We have to write a simple 3-layer NN that learn f(x)=x² with the softplus activation function at the end.

In my implementation the reults are just rubbish and I don't know what I'm doing wrong.

import autograd.numpy as np
from autograd import grad
from autograd import elementwise_grad
from autograd import hessian
import random

class Neural_Net(object):
    def __init__(self, inputSize, hiddenSize, outputSize,
                 learning_rate=0.0001, epochs=100,
                 activation1="sigmoid", activation2="softplus"):
        self.inputSize = inputSize
        self.outputSize = outputSize
        self.hiddenSize = hiddenSize
        self.learning_rate = learning_rate
        self.epochs = epochs

        if activation1 == 'softplus':
            self.activation1 = softplus
            self.activation1_grad = softplus_grad
        if activation1 == 'sigmoid':
            self.activation1 = sigmoid
            self.activation1_grad = sigmoid_grad
        if activation1 == 'tanh':
            self.activation1 = np.tanh
            self.activation1_grad = tanh_grad

        if activation2 == 'softplus':
            self.activation2 = softplus
            self.activation2_grad = softplus_grad
        if activation2 == 'sigmoid':
            self.activation2 = sigmoid
            self.activation2_grad = sigmoid_grad
        if activation2 == 'tanh':
            self.activation2 = np.tanh
            self.activation2_grad = tanh_grad

        self.W1 = np.random.randn(self.inputSize, self.hiddenSize)
        self.b1 = np.ones((1, self.hiddenSize))
        self.W2 = np.random.randn(self.hiddenSize, self.outputSize)
        self.b2 = np.ones((1, self.outputSize))
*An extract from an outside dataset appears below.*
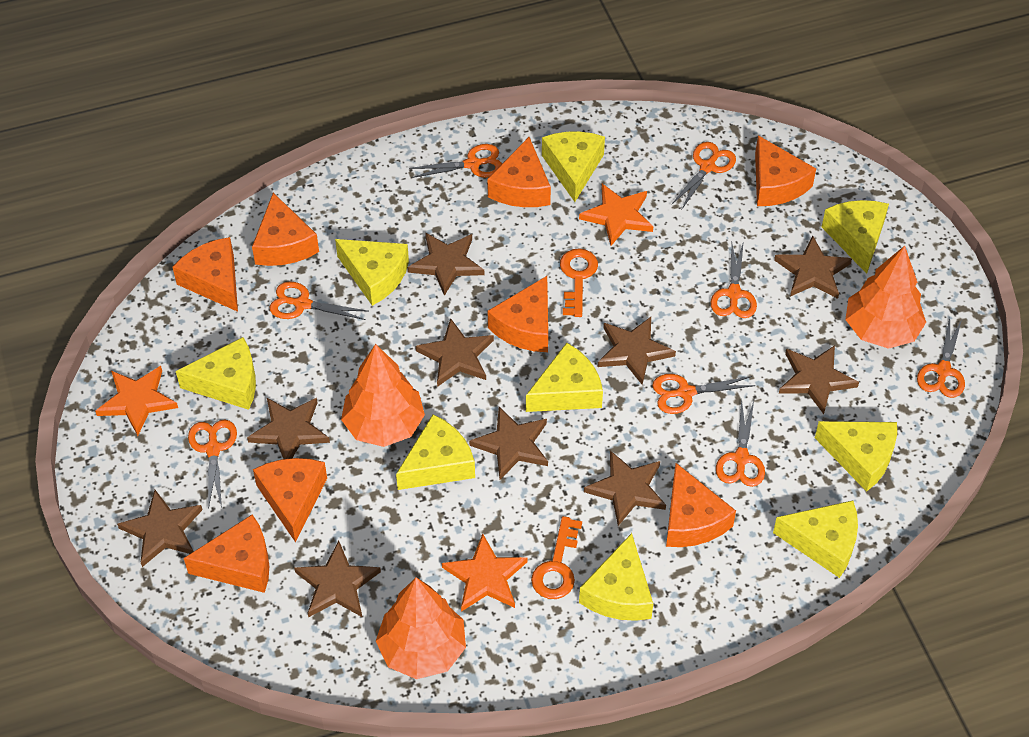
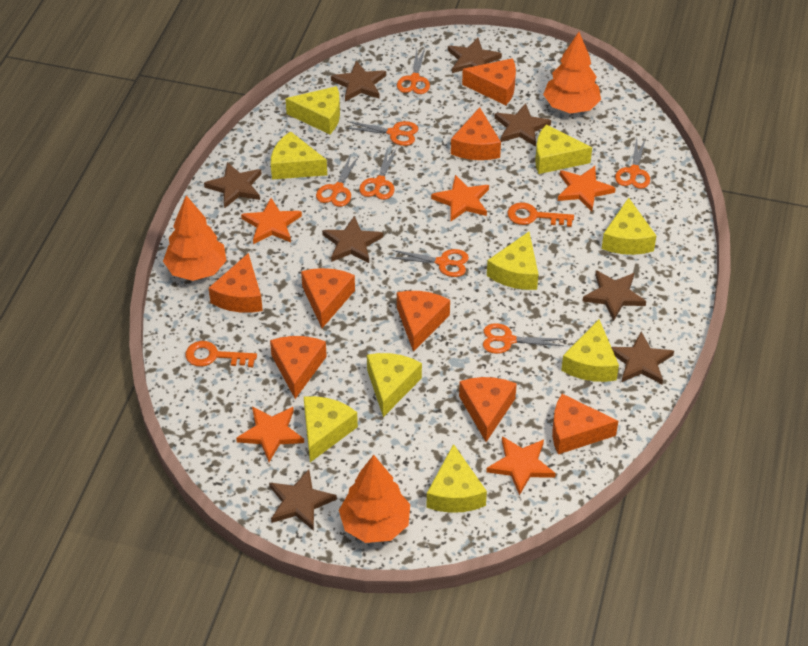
brown star: [117,490,203,567] [247,398,330,459] [294,541,381,618] [408,233,484,296] [415,318,494,387] [469,407,548,479] [584,450,666,526] [598,317,676,385] [774,236,852,299] [779,345,859,414] = 10 -> [204,162,262,209] [269,469,337,531] [322,216,383,263] [331,61,386,101] [448,38,502,73] [494,103,551,146] [583,270,646,321] [611,332,674,384] = 8
orange scissors: [188,420,237,510] [270,281,369,320] [409,144,502,178] [652,374,755,414] [671,142,736,209] [711,241,757,318] [716,399,765,487] [917,318,965,398] = 8 -> [316,154,359,207] [346,121,418,146] [359,148,397,200] [390,249,469,277] [397,48,430,94] [483,323,564,354] [615,137,650,189] = 7
orange star: [95,366,178,436] [442,534,528,612] [579,184,653,246] = 3 -> [236,406,304,462] [241,198,302,244] [431,175,489,221] [486,436,556,496] [558,166,616,212] = 5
    def forward_prop(self, X):    
        self.Z1 = np.dot(X, self.W1) + self.b1
        self.A1 = self.activation1(self.Z1)
        self.Z2 = np.dot(self.A1, self.W2) + self.b2
        self.A2 = self.activation2(self.Z2)

        return self.A2

    def back_prop(self, X, Y):
        self.dA2 = (self.A2 - Y)*self.activation2_grad(self.Z2)
        self.dA1 = (np.dot(self.dA2,self.W2.T))*self.activation1_grad(self.Z1)

        self.W1 -= self.learning_rate*X.T.dot(self.dA1)
        self.b1 -= self.learning_rate*self.dA1

        self.W2 -= self.learning_rate*np.dot(self.A1.T, self.dA2)
        self.b2 -= self.learning_rate*self.dA2

    def train(self, X, Y):
        self.forward_prop(X)
        self.back_prop(X, Y)

def softplus(x):
    return np.log(1 + np.exp(x))

def sigmoid(x):
    return 1/(1+np.exp(-x))

softplus_grad = elementwise_grad(softplus)
sigmoid_grad = elementwise_grad(sigmoid)
tanh_grad = elementwise_grad(np.tanh)


NN1 = Neural_Net(inputSize=1, hiddenSize=1, outputSize=1, epochs=10000)
for epoch in range(NN1.epochs):
    X = np.array(([[random.randint(1, 100)]]))
    Y = np.square(X)
    A2 = NN1.forward_prop(X)
    print("Input: " + str(X))
    print("Actual Output: " + str(Y))
    print("Predicted Output: " + str(A2))
    print("Loss: " + str(np.mean(np.square(Y - A2))))
    print("\n")
    NN1.train(X, Y)

The expected output just increases and depending on which parameters I choose it becomes NaN or inf before it finishes

2 Answers

0
user31264 On

Just like at forward step you calculate Z1 then A1 then Z2 then A2, at backward step you should calculate gradients at opposite order: dA2 then dZ2 then dA1 then dZ1. You don't calculate dZ2 or dZ1, therefore it cannot work. Maybe you have other problems as well, but this one is the most obvious.

To check that the gradients are correct, calculate them directly (for each weight or bias, increase it by a small value epsilon, see how much the error changed, divide by epsilon). Such a direct calculation should be close to weight gradients. You don't calculate them explicitly, but should for test purposes.

0
user31264 On

More problems:

if hiddensize=1, it means you have just one neuron in the middle. It is not enough to approximate x**2.

if the output activation is sigmoid, it can output only numbers from 0 to 1. How do you output numbers from 1 to 100 squared? 1**2=1, 2**2=4, ..., 100**2=10000, while your output unit is only able to output numbers from 0 to 1.